Massachusetts Sen. Elizabeth Warren became the latest 2020 Democratic hopeful to call for abolishing the Electoral College and electing the president by a national popular vote.
Warren said at a CNN town hall Monday that she believes that “every vote” should matter.
"And the way we can make that happen is that we can have national voting and that means get rid of the Electoral College," she said.
Warren told the town hall audience in Mississippi that the move would help the state because "candidates don't come to places like Mississippi" or other non-swing states during the general election.
“They also don’t come to places like California and Massachusetts because we’re not the battleground states," she said. "We need to make sure that every vote counts."
Warren joins several other Democrats vying for the 2020 nomination in calling for an end to the Electoral College after Hillary Clinton lost 304-227 despite winning the popular vote by nearly 3 million.
Fellow 2020 Dems back call:
Vermont Sen. Bernie Sanders also called for changing the Electoral College, citing Clinton’s massive popular vote win.
"Trump received 2.5 million fewer votes than Clinton, yet he'll soon be president. Clearly, in a democratic society, this shouldn't happen,” he tweeted shortly after the 2016 election.

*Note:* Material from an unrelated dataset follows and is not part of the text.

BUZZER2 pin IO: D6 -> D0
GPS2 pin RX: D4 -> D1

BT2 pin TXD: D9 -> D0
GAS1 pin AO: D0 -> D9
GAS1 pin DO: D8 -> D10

Sanders told CNN the system was “unfair” to many states.
“What ends up happening is campaigns are basically about 16, 17 states, battleground states, in this country, and I think that's unfair to the other 30-plus states that would also like to be part of the political process,” he said.
South Bend Mayor Pete Buttigieg, another 2020 hopeful, told CBS News earlier this year that the Electoral College “needs to go.”

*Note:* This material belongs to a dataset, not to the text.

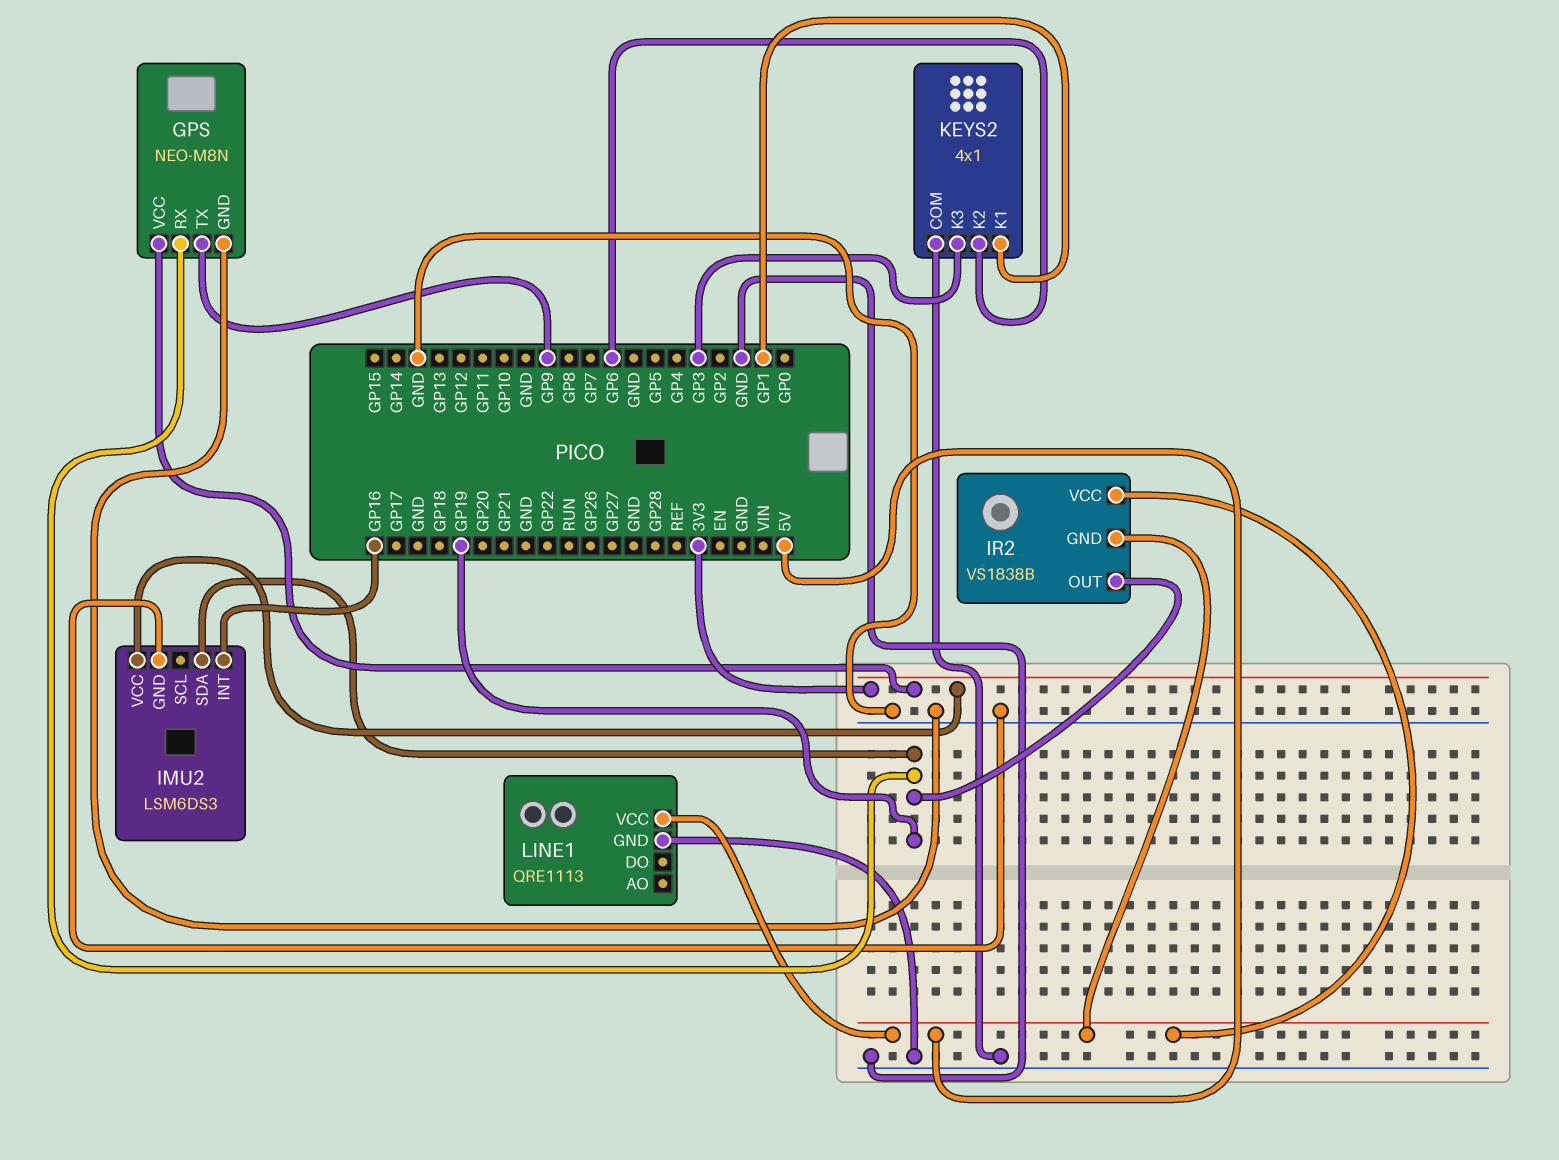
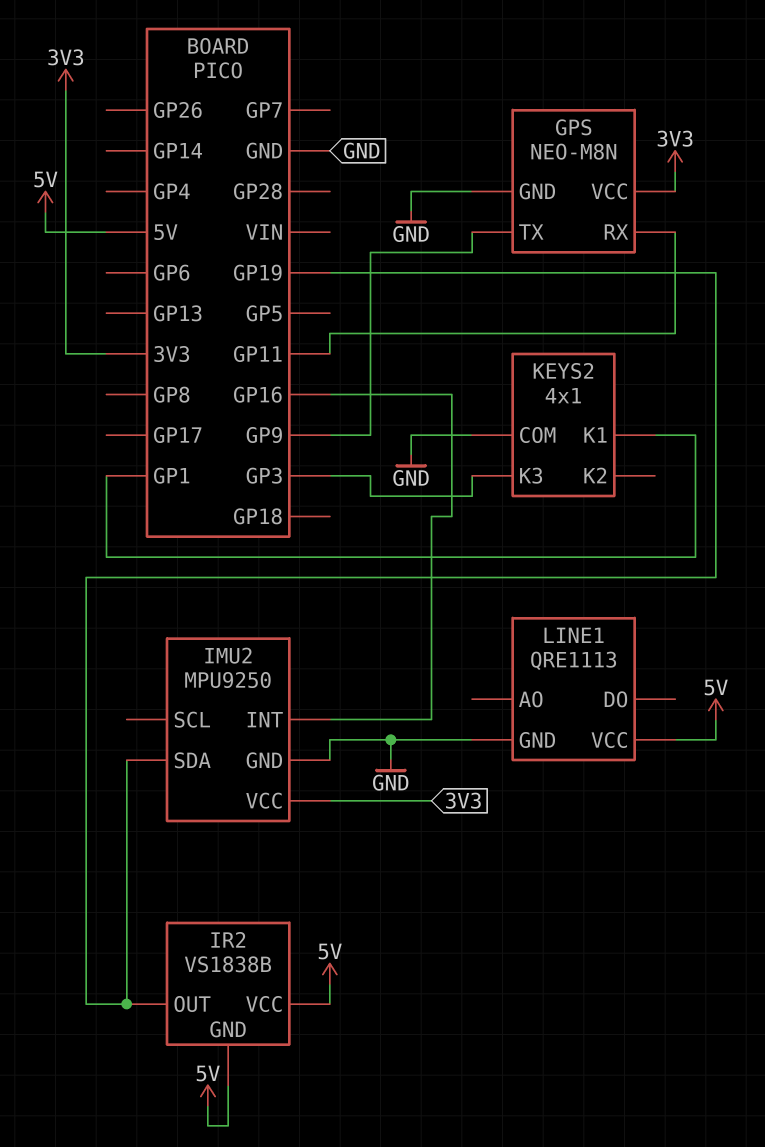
GPS pin RX: GP19 -> GP11
IMU2: LSM6DS3 -> MPU9250
KEYS2 pin K2: GP6 -> none

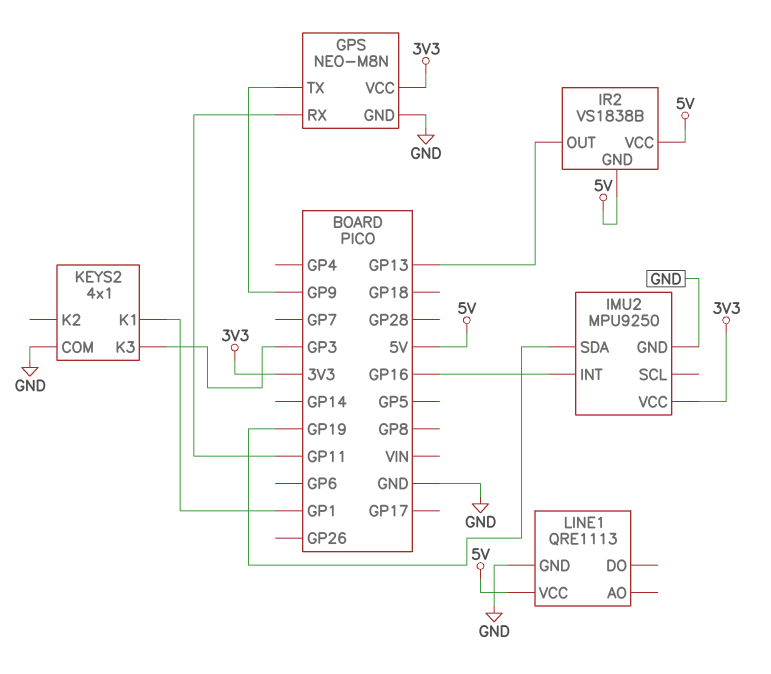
IR2 pin OUT: GP19 -> GP13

“We’ve got to repair our democracy. The Electoral College needs to go, because it’s made our society less and less democratic," he said. "We’ve got to explain our values and explain why Democrats are committed to freedom, to democracy, to security.”
States are already trying to circumvent the Electoral College:
While eliminating the Electoral College would require a Constitutional amendment, many states are already working to circumvent the Electoral College by joining a pact that would award each states’ Electoral votes to the popular vote winner as soon as enough states join to combine for 270 electoral votes, the threshold needed to clinch the presidency.
This month, Colorado and Delaware joined the National Popular Vote Interstate Compact, bringing the total number of members to 12 states and Washington DC for a combined 181 Electoral votes.
New Mexico is expected to join Rhode Island, Vermont, Hawaii, Connecticut, Maryland, Massachusetts, Washington, New Jersey, New York, Illinois, California and the District of Columbia as well.